Segment Open
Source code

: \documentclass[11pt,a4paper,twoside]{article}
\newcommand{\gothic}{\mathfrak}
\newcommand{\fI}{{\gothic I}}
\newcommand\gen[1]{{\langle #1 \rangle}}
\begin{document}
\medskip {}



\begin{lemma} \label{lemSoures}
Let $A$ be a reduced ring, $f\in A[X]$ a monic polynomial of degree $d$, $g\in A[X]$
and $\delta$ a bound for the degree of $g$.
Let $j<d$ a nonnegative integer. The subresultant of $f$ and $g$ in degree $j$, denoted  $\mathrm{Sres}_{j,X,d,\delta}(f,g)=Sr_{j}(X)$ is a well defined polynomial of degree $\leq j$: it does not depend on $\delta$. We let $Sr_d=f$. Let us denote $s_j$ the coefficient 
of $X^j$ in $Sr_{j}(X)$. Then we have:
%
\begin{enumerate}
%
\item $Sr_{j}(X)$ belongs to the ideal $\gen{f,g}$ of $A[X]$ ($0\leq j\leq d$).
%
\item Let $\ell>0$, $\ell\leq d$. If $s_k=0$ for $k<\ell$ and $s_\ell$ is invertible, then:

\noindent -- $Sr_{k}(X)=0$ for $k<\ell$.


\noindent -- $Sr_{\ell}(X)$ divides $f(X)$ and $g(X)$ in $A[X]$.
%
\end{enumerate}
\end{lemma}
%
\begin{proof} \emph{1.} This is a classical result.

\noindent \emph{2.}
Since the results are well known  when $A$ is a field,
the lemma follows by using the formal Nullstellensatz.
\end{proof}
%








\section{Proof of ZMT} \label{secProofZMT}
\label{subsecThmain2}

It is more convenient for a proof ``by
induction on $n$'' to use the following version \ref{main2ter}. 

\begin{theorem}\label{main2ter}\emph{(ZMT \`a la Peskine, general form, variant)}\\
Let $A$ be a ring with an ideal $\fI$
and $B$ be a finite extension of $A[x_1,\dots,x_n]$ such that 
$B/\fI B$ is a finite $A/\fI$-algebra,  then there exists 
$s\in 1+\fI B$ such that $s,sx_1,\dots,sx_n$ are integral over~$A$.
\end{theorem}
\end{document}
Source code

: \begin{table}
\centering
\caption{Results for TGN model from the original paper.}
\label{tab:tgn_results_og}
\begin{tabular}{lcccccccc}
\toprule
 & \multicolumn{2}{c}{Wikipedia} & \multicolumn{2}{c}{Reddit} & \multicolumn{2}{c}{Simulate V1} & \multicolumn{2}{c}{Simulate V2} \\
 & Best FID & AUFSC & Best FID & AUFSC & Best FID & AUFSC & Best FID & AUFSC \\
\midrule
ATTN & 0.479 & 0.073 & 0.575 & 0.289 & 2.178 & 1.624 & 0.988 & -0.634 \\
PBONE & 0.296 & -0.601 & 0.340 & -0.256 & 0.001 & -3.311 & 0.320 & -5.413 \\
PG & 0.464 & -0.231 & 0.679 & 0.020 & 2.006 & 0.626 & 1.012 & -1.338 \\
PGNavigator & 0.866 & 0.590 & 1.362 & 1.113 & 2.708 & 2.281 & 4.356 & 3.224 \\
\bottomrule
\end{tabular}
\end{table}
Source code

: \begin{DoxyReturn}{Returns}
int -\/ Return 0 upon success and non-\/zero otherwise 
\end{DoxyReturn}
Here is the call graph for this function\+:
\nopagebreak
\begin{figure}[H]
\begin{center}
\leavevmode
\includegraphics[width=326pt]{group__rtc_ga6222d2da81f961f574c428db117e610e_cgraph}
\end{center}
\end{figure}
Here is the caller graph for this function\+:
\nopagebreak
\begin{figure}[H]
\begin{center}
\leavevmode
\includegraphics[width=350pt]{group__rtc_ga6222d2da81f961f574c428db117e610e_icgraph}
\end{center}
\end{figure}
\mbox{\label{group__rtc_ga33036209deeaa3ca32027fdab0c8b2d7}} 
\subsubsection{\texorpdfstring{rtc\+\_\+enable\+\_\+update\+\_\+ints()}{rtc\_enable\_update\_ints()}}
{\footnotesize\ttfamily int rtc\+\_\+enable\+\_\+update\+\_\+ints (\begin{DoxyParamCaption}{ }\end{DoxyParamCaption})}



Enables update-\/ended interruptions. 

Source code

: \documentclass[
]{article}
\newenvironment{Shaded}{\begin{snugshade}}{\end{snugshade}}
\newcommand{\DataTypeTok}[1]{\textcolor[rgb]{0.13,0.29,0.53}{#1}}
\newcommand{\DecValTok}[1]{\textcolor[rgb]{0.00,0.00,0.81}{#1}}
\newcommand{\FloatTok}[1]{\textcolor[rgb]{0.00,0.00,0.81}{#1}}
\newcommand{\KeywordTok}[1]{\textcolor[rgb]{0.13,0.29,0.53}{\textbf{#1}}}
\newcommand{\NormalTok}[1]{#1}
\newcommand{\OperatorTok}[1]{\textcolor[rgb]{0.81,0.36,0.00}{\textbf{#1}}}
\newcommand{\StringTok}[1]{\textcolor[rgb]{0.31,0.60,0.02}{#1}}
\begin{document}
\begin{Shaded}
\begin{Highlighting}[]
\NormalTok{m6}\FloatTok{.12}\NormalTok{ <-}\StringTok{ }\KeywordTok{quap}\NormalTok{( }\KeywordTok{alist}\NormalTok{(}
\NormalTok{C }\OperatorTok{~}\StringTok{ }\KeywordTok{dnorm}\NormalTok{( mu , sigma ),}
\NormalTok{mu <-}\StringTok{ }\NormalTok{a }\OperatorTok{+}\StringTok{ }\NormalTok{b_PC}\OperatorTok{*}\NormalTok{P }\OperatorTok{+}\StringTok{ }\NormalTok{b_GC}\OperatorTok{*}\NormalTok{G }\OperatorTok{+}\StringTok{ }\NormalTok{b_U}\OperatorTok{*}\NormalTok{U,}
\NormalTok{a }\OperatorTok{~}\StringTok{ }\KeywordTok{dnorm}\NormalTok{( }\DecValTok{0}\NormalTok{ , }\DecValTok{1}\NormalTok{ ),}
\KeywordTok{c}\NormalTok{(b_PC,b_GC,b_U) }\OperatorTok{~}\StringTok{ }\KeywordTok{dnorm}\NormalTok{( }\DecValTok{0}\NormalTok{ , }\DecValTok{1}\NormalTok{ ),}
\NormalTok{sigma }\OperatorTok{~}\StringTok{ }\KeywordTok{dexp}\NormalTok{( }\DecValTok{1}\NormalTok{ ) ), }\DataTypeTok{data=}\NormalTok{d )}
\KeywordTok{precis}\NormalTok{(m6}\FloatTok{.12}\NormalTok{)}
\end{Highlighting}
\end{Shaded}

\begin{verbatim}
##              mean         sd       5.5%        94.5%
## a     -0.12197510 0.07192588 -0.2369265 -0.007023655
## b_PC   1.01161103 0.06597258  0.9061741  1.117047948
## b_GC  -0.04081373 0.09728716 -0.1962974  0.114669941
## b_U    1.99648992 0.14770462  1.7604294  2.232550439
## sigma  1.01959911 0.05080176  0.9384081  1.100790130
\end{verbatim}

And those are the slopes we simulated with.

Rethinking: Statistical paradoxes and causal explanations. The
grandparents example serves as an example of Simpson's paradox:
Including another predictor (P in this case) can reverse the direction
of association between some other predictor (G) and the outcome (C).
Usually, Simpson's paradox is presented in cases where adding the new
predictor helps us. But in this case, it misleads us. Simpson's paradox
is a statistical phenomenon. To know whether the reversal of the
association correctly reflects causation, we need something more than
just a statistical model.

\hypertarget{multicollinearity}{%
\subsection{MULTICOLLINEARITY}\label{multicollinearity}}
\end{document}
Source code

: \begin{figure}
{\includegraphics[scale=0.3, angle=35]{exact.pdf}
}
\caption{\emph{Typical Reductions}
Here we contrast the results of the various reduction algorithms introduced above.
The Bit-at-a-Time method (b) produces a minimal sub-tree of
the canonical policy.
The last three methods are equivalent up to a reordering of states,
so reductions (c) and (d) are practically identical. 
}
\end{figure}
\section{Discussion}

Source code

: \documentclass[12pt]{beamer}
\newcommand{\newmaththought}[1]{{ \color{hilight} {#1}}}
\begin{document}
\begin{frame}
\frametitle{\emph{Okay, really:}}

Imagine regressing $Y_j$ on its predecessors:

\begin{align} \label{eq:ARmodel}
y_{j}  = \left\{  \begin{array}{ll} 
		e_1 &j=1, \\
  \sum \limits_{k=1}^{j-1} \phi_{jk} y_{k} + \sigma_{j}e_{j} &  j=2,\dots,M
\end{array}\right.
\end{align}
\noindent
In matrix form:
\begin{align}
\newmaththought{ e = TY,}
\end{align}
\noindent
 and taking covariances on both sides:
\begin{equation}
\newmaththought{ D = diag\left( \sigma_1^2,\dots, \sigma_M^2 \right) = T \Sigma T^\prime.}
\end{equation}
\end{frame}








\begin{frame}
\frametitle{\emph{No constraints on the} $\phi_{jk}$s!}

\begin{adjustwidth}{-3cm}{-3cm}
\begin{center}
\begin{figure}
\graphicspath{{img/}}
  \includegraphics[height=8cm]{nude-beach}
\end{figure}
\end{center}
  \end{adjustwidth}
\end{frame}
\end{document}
Segment Closed
### WORK ITEM
Search the records for the string "such" and, wherever a line contains it, please copy that line.

### FINAL ANSWER
and $B$ be a finite extension of $A[x_1,\dots,x_n]$ such that 
$s\in 1+\fI B$ such that $s,sx_1,\dots,sx_n$ are integral over~$A$.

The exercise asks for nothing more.